Взволнованный голос Машкова звучал искренне и тревожно. Тревога вперемешку с негодованием. Еременко сосредоточенно слушал, прислонившись к дереву. Чистенький, всегда аккуратно одетый Карен сидел чинно выпрямившись.
– Но почему винокуровы хотят увести наше искусство от жизни народа? Почему? – Еременко начинал горячится.
– Народа они не знают, не понимают, не любят. Чего же ты удивляешься? – в тон ему ответил Карен. Петр вспомнил почему-то Ефима Яковлева и сказал:
– Сценарий о Чайковском написал, а в музыке ни бум-бум. В шутку ему вместо Чайковского «Пятый концерт» Бетховена подсунули – не понял. Сценарий, конечно, не прошел, а деньги он получил. И большие деньги, – проговорил он со вздохом и, сделав паузу, заговорил о личном: – За диораму боюсь я. Тот же Иванов-Петренко назовет «обветшалым жанром» или еще как-нибудь в этом роде. Три года работы. Да какой!
– Чепуха! – горячо перебил Владимир – Что винокуровы? Вспомните двадцатые и тридцатые годы. Разве тогда не было попыток увести наше искусство в сторону от столбовой дороги? Были, да еще какие. Но партия, ЦК не позволили. Не позволят и теперь, вмешаются. А как же иначе?
На Всесоюзную выставку Машков решил предложить две картины – «Прием в партию» и «В загсе» – и, кроме того, несколько портретов колхозников. Ждал членов выставочного комитета. Один из них, Николай Николаевич Пчелкин, как-то забежал к Владимиру мимоходом. По обыкновению он торопился, сдержанно хвалил и картины, и портреты, и покровительственно пообещал «решительно поддержать».
– А когда же остальные члены выставкома придут? – поинтересовался Владимир.
– А зачем они тебе? – И рассмеялся. – Кто-нибудь заглянет.
На другой день нагрянули академики живописи Михаил Герасимович Камышев, живой, крепкий старик с трубкой в зубах, и Винокуров. Владимир заволновался: с именем Винокурова он почему-то связывал все свои неудачи.
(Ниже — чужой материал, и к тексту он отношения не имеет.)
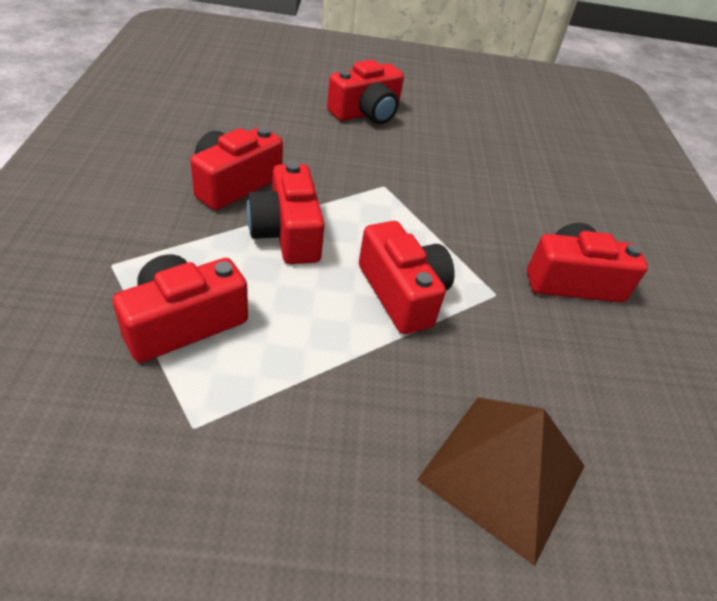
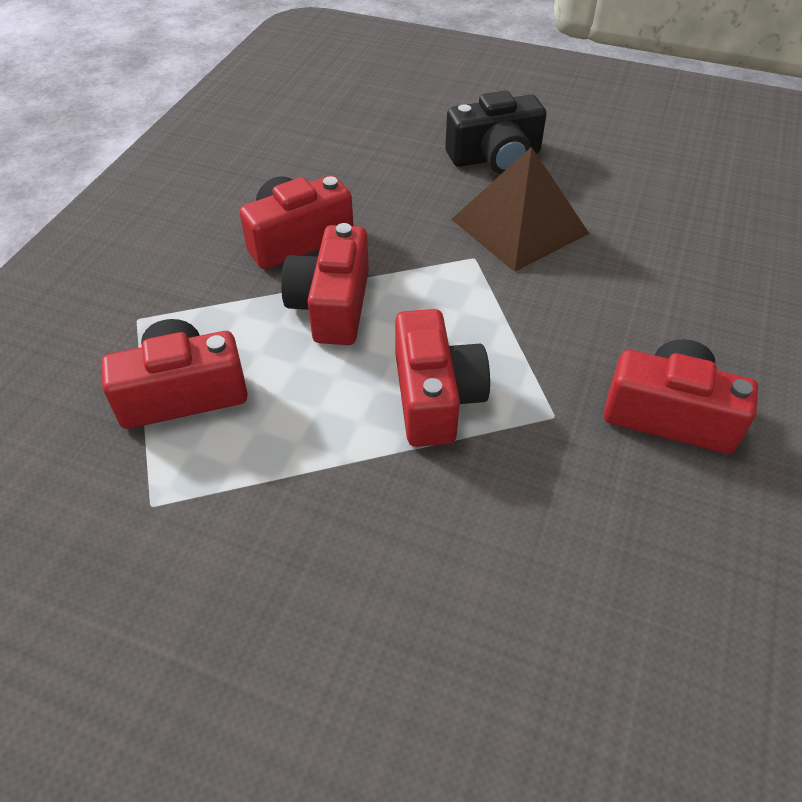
camera: 25 degrees right, 5 degrees up
red camera [327,60,404,124] -> black camera [445,91,547,174]
brown pyramid [417,397,585,566] -> brown pyramid moved to [451,147,589,272]

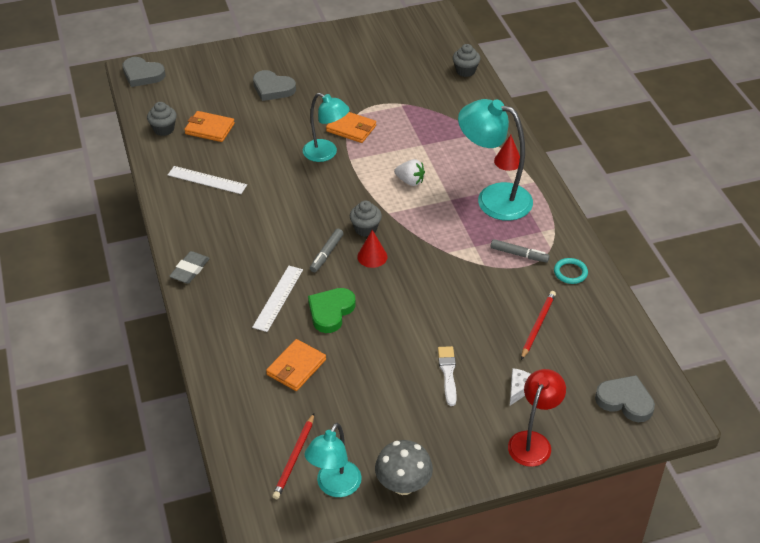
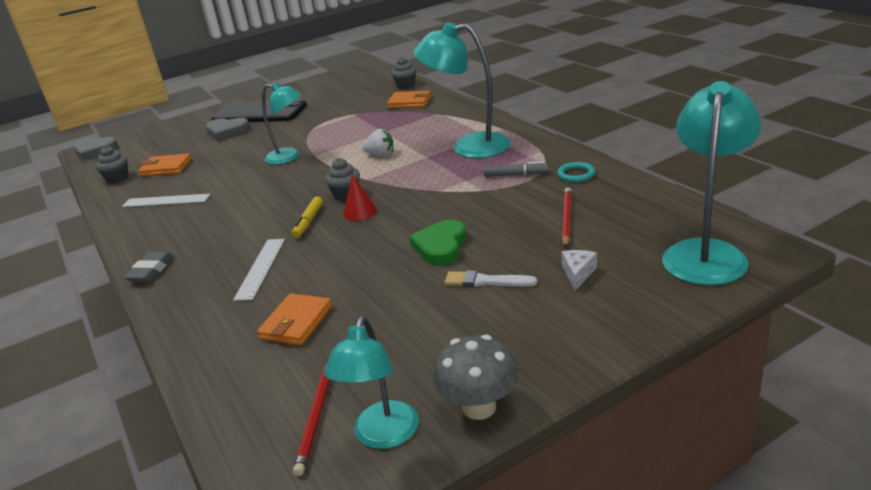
camera: 10 degrees left, 15 degrees down
green heart [308,288,356,333] -> green heart moved to [409,220,467,266]
grey marker [310,229,344,272] -> yellow marker [292,196,323,238]
orange wallet [326,112,376,143] -> orange wallet moved to [387,91,431,108]
white brush [438,346,457,406] -> white brush turned 60 degrees counterclockwise [445,270,537,287]
red cone [494,135,520,171] -> none
red lamp [508,369,566,467] -> none
grey heart [595,375,655,422] -> turquoise lamp [662,81,761,285]
none -> black phone [211,99,307,122]

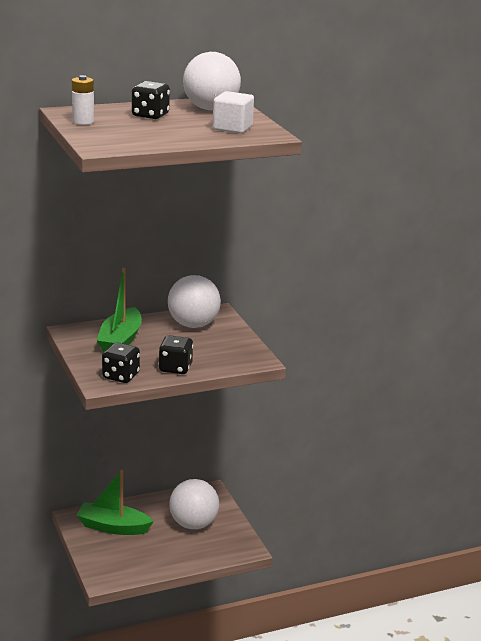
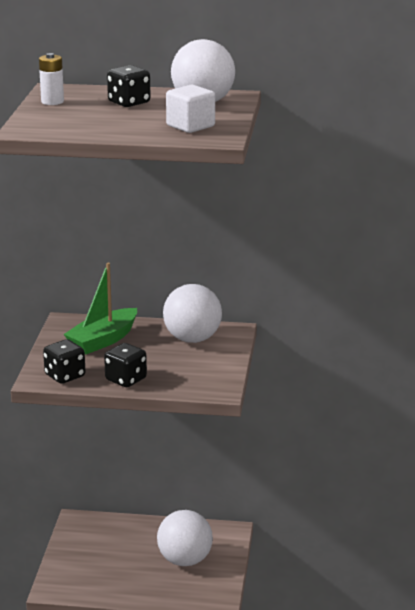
camera: 30 degrees right, 0 degrees up
green boat [76,470,154,535] -> none

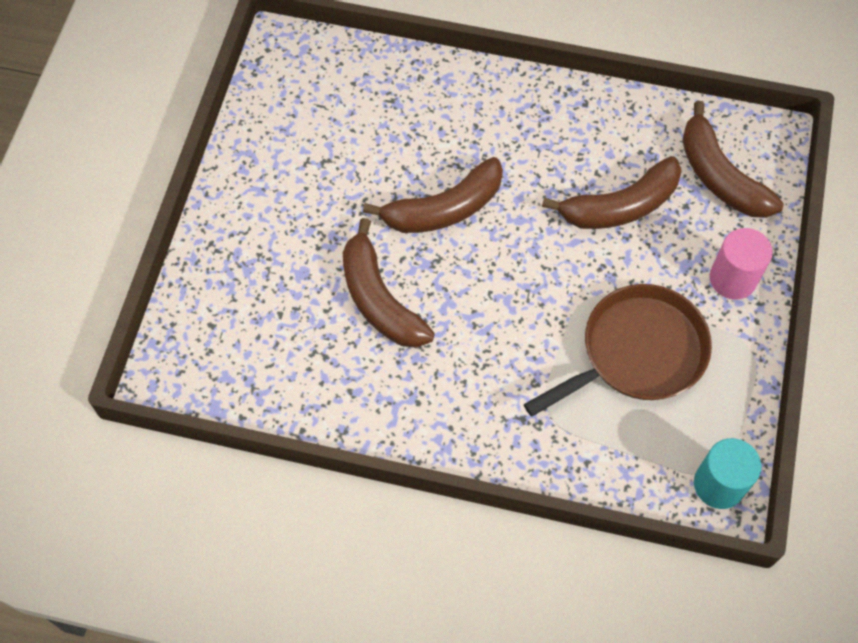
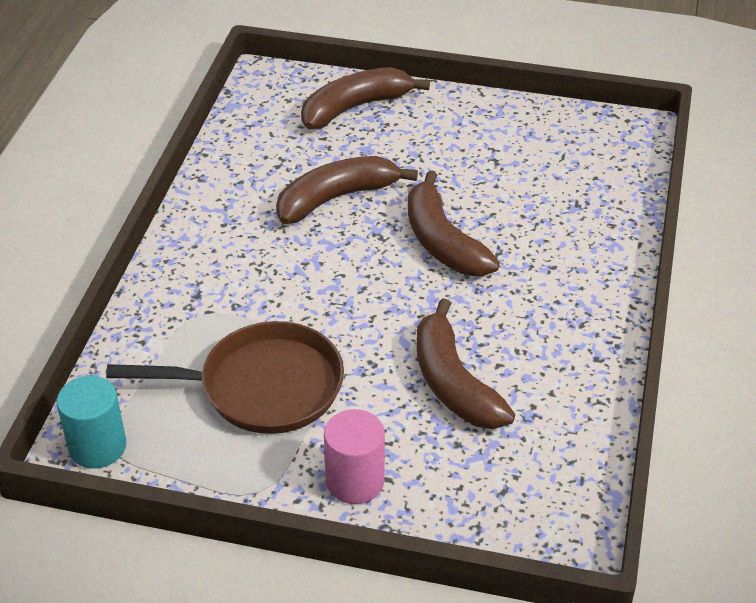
camera: 90 degrees right, 20 degrees down
brown pan [524,284,712,416] -> brown pan turned 60 degrees counterclockwise [106,321,344,434]
brown banana [682,101,784,218] -> brown banana moved to [301,67,430,129]

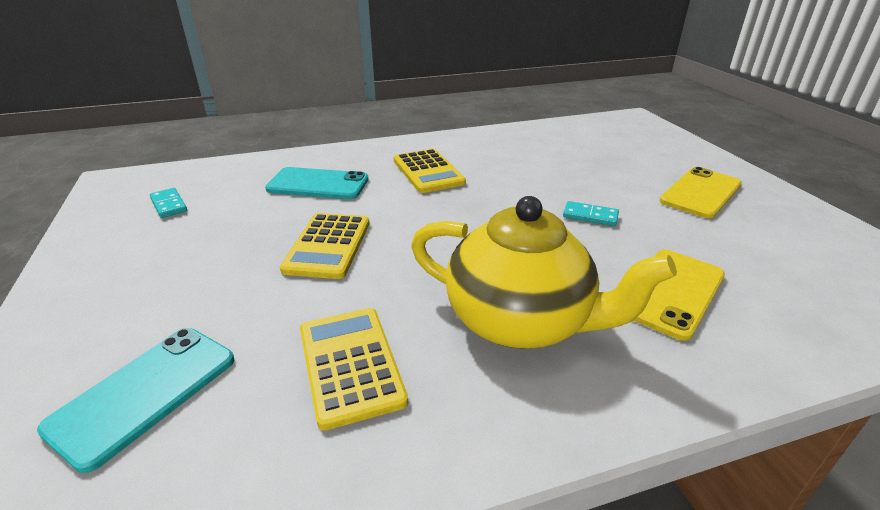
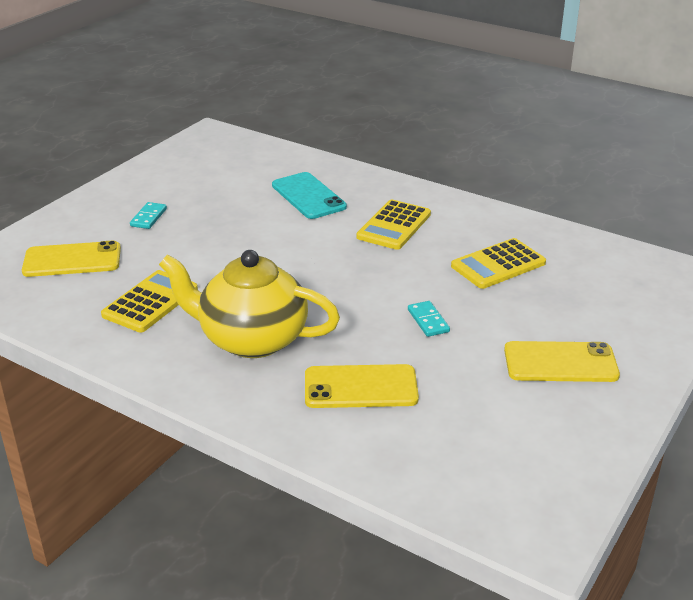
camera: 50 degrees right, 0 degrees up
turquoise phone [37,328,234,473] -> yellow phone [22,241,121,277]
turquoise domino [150,188,187,218] -> turquoise domino moved to [130,202,167,229]
yellow calculator [280,213,370,279] -> yellow calculator moved to [451,238,546,289]
yellow teapot [411,196,677,349] -> yellow teapot turned 120 degrees clockwise [159,250,340,358]

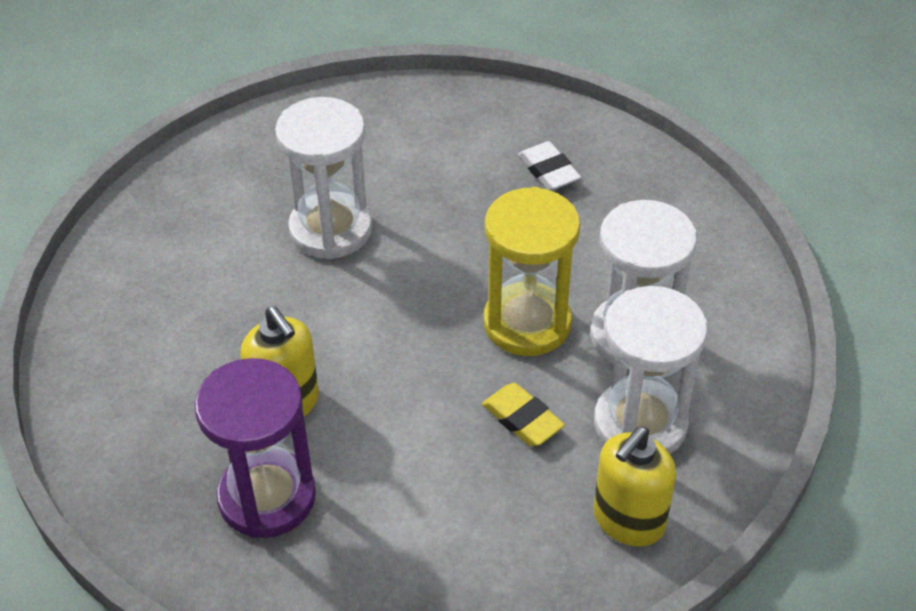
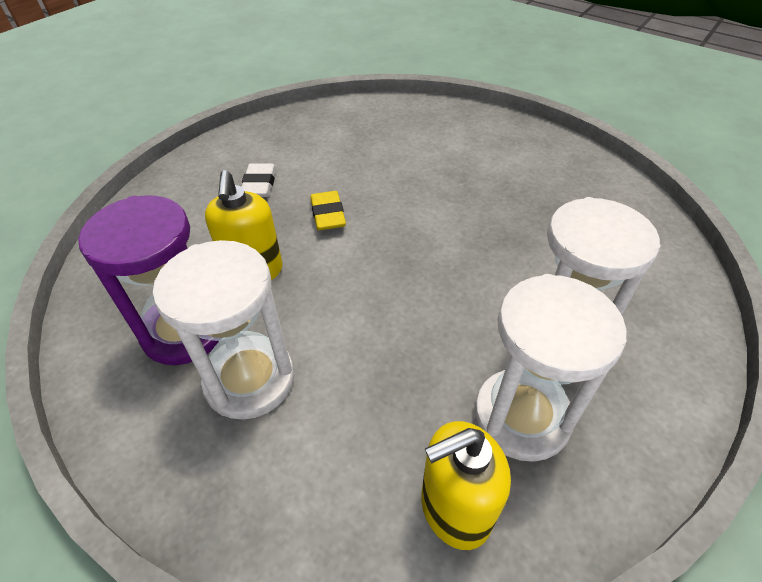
camera: 30 degrees right, 0 degrees up
white hourglass [275,97,372,259] -> white hourglass moved to [153,240,294,420]
yellow eraser [482,383,565,446] -> yellow eraser moved to [310,191,346,230]
yellow hourglass [483,187,580,356] -> none
white eraser [518,141,581,191] -> white eraser moved to [242,163,276,197]

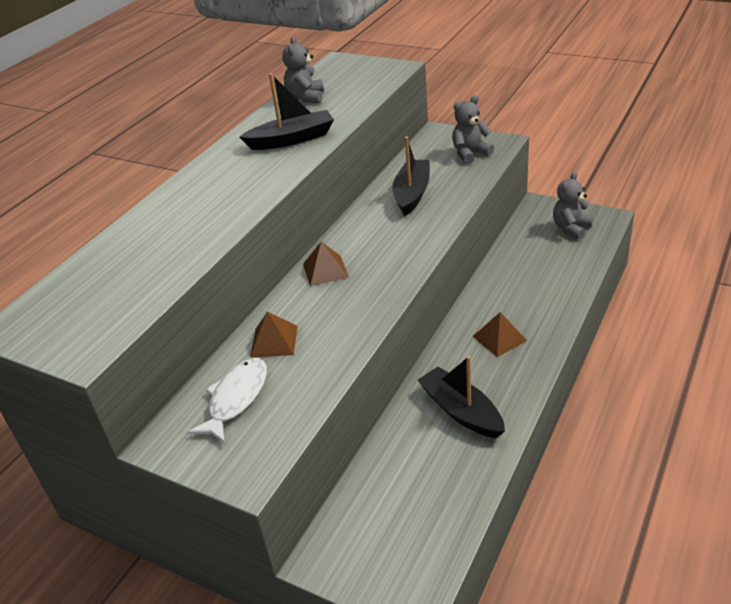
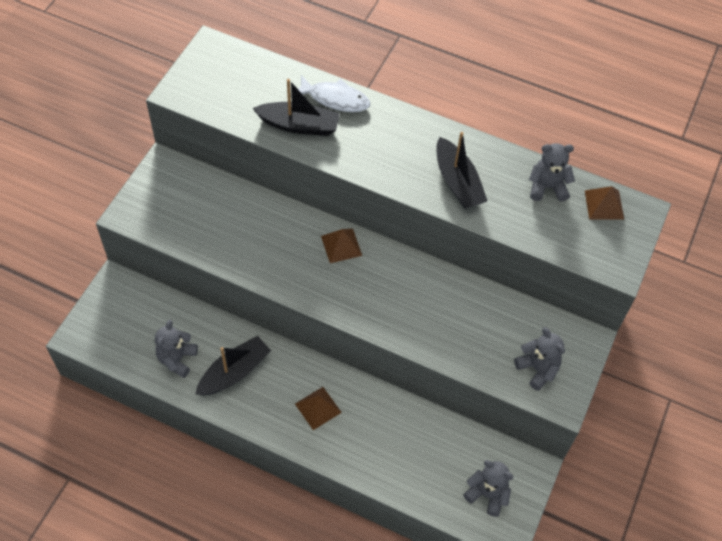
camera: 80 degrees right, 20 degrees up
white fish [188,358,267,443] -> white fish moved to [298,75,370,112]
brown pyramid [250,311,298,358] -> brown pyramid moved to [585,186,624,219]
black boat [393,136,430,216] -> black boat moved to [252,79,340,136]
none -> grey teddy bear [155,320,198,378]

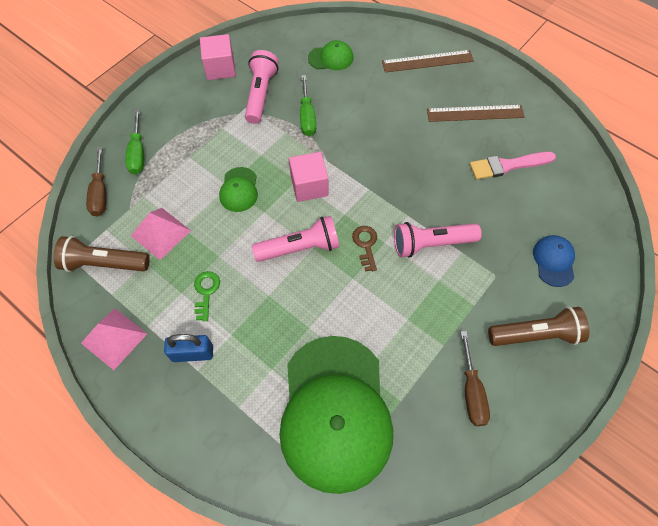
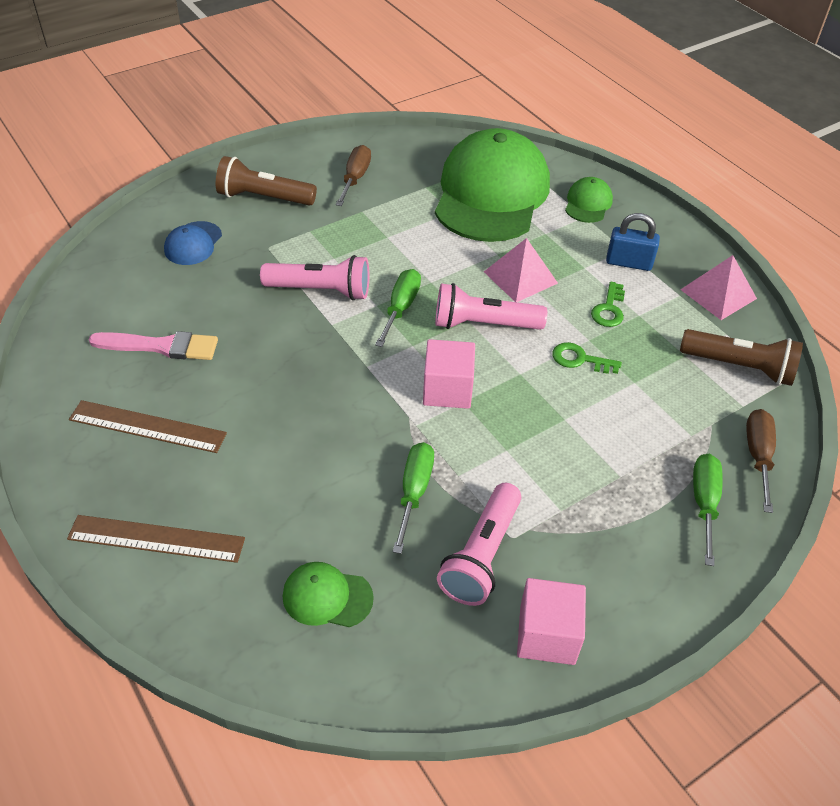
camera: 165 degrees left, 15 degrees down
pink pyramid [131,208,191,260] -> pink pyramid moved to [484,238,558,302]
green cap [219,167,258,212] -> green cap moved to [565,177,613,223]
brown key [352,226,377,272] -> green screwdriver [375,269,421,347]
none -> green key [552,342,622,374]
Встреча с Камышевым обрадовала: имя его было хорошо известно не только в мире искусства, но и среди народа. Пожалуй, не было уголка во всей кашей огромной стране, где бы люди не встретили репродукций или копий с картин Камышева, написанных широко и ярко, сочной крепкой кистью большого мастера. Михаил Герасимович, человек прямого и несколько крутого характера, ученик Репина и Архипова, пришел в искусство в канун первой мировой войны, принеся с собой запах чернозема, душистых трав и полевых цветов Тамбовщины, ширь лугов и удаль не былинных, а действительных богатырей – своих земляков, с которыми он когда-то состязался в кулачных боях. Реалист в каждом своем мазке и борец по характеру, Камышев стал коммунистом еще в годы гражданской войны и на протяжении десятков лет вел непримиримую войну с формалистами разных мастей, подвизавшимися в живописи. Не удивительно, что у него было много и друзей и врагов. Камышева ненавидели бездарные выскочки и псевдоноваторы, объявившие реалистическое искусство обветшалым, отжившим свой век. У него много было недоброжелателей и среди одаренных, но завистливей художников. Были и такие, которые высоко ценили и уважали в Камышеве художника, его большой самобытный талант и в то же время недолюбливали за его прямой и резкий характер, за острый язык и нетерпимость к конъюнктурщикам от искусства. Эстеты и формалисты окружали имя Камышева паутиной клеветы и сплетен, ненавидели его и побаивались, потому что он слишком хорошо знал их повадки, их «тактику и стратегию», разгадывал их ходы и уловки, никогда и никому не давал спуску. Он пользовался авторитетом среди лучших советских художников, но еще больше он был авторитетен среди простых советских людей и их руководителей.